Thermal production, protection, and heat exchange of quantum coherences

We consider finite-sized atomic systems with varying number of particles which have dipolar interactions among them and are also under the collective driving and dissipative effect of a thermal photon environment. Focusing on the simple case of two atoms, we investigate the impact of different parameters of the model on the coherence contained in the system. We observe that, even though the system is initialized in a completely incoherent state, it evolves to a state with a finite amount of coherence and preserves that coherence in the long-time limit in the presence of thermal photons. We propose a scheme to utilize the created coherence in order to change the thermal state of a single two-level atom by having it repeatedly interact with a coherent atomic beam. Finally, we discuss the scaling of coherence as a function of the number of particles in our system up to $N=7$.

Figure 1

Schematic view of (a) creation and (b) harvesting of coherences in our model. A pair of two-level atoms initially in a state with coherence $C_L$ can be transformed into another state with higher coherence $C_H>C_L$ by collective interaction with a thermal bath. The energetic cost of the generation of coherences is paid by the “natural” heat $\mathrm{\Delta }Q$ withdrawn from the thermal bath.
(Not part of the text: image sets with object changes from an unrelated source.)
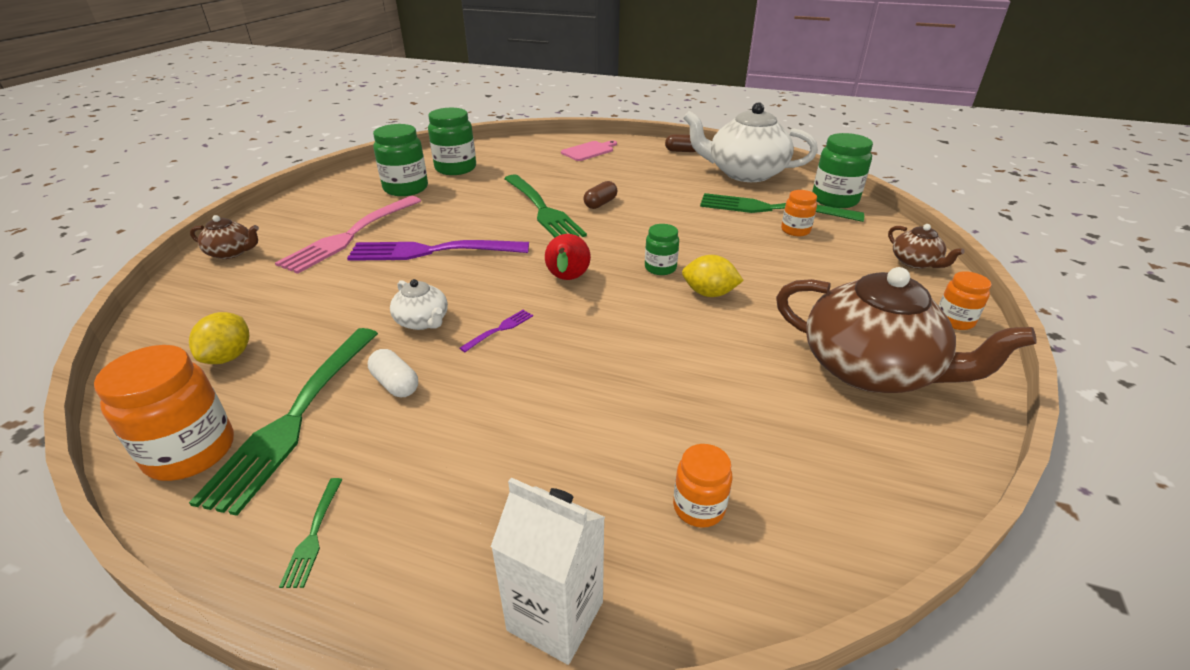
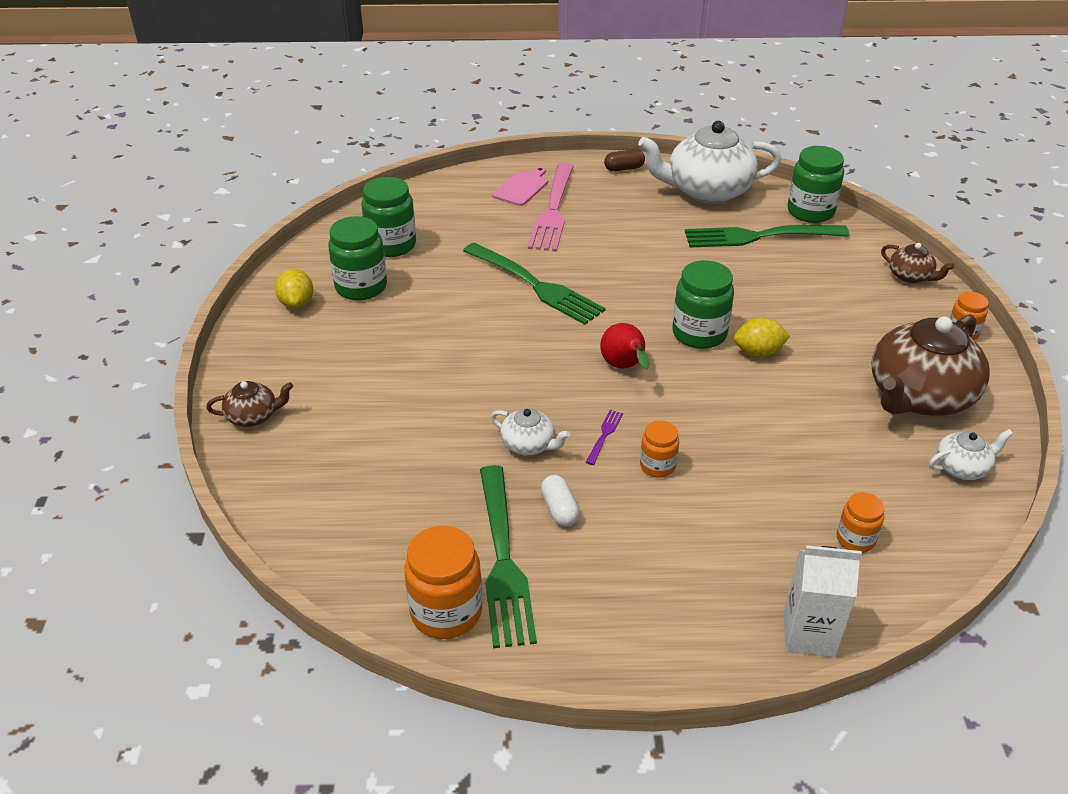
camera: 20 degrees left, 5 degrees up
yellow lemon [189,312,249,364] -> yellow lemon moved to [275,269,313,309]
pink fork [275,196,421,274] -> pink fork moved to [528,163,574,252]
green fork [279,478,343,588] -> none
purple fork [347,240,529,261] -> none
white capsule [368,349,418,397] -> white capsule turned 45 degrees clockwise [541,475,580,526]
brown capsule [583,181,617,209] -> none
green jar [645,224,679,275] -> green jar [672,260,734,349], size x1.74
brown teapot [776,267,1037,393] -> brown teapot turned 120 degrees clockwise [872,314,990,416]
orange jar [781,190,817,236] -> orange jar moved to [640,421,679,478]
none -> white teapot [929,429,1013,480]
Some amount of this energy can be harvested back by a repeated interaction method where a single two-level atom is coupled sequentially with a pair of atoms with coherence $C_H$. The coupling happens at random times and the atom reaches a steady state eventually that can be described by a thermal state with an effective temperature $T_{\text{eff}}$ that can be controlled by the $C_H$ of the subenvironment atomic pairs. (a) Heat is used to produce (“charge”) coherences. (b) Coherences are harvested back (“discharged”) as heat.

Figure 2

$C_{l_1}$ as a function of scaled time ${\gamma }_{0}t$ for different mean number of photons, $\overline{n}$, in the environment for the two atoms initially in the ground state.

Figure 3

Dynamics of $C_{l_1}$ for the initial state (a) $|\psi \left(0\right)\rangle =\left(\right|ge\rangle +i|eg\rangle )/\sqrt{2}$ and (b) $|\psi \left(0\right)\rangle =\left(\sqrt{3}\right|ge\rangle +|eg\rangle )/2$. Solid and dashed lines represent $f_0/{\gamma }_0={10}^2$ and $f_0/{\gamma }_0=1$ cases, respectively, with $\overline{n}=10$. Time is dimensionless and scaled with ${\gamma }_0$.

Figure 4

Scaling of $l_1$ norm of coherence in the long-time limit with the number of atoms with an initial state where all the atoms are in their initial state. The dots represent the actual value of the coherence measure while the solid line is the cubic fit to these points. Model parameters are set to $f_0/{\gamma }_0=1$ and $n=10$.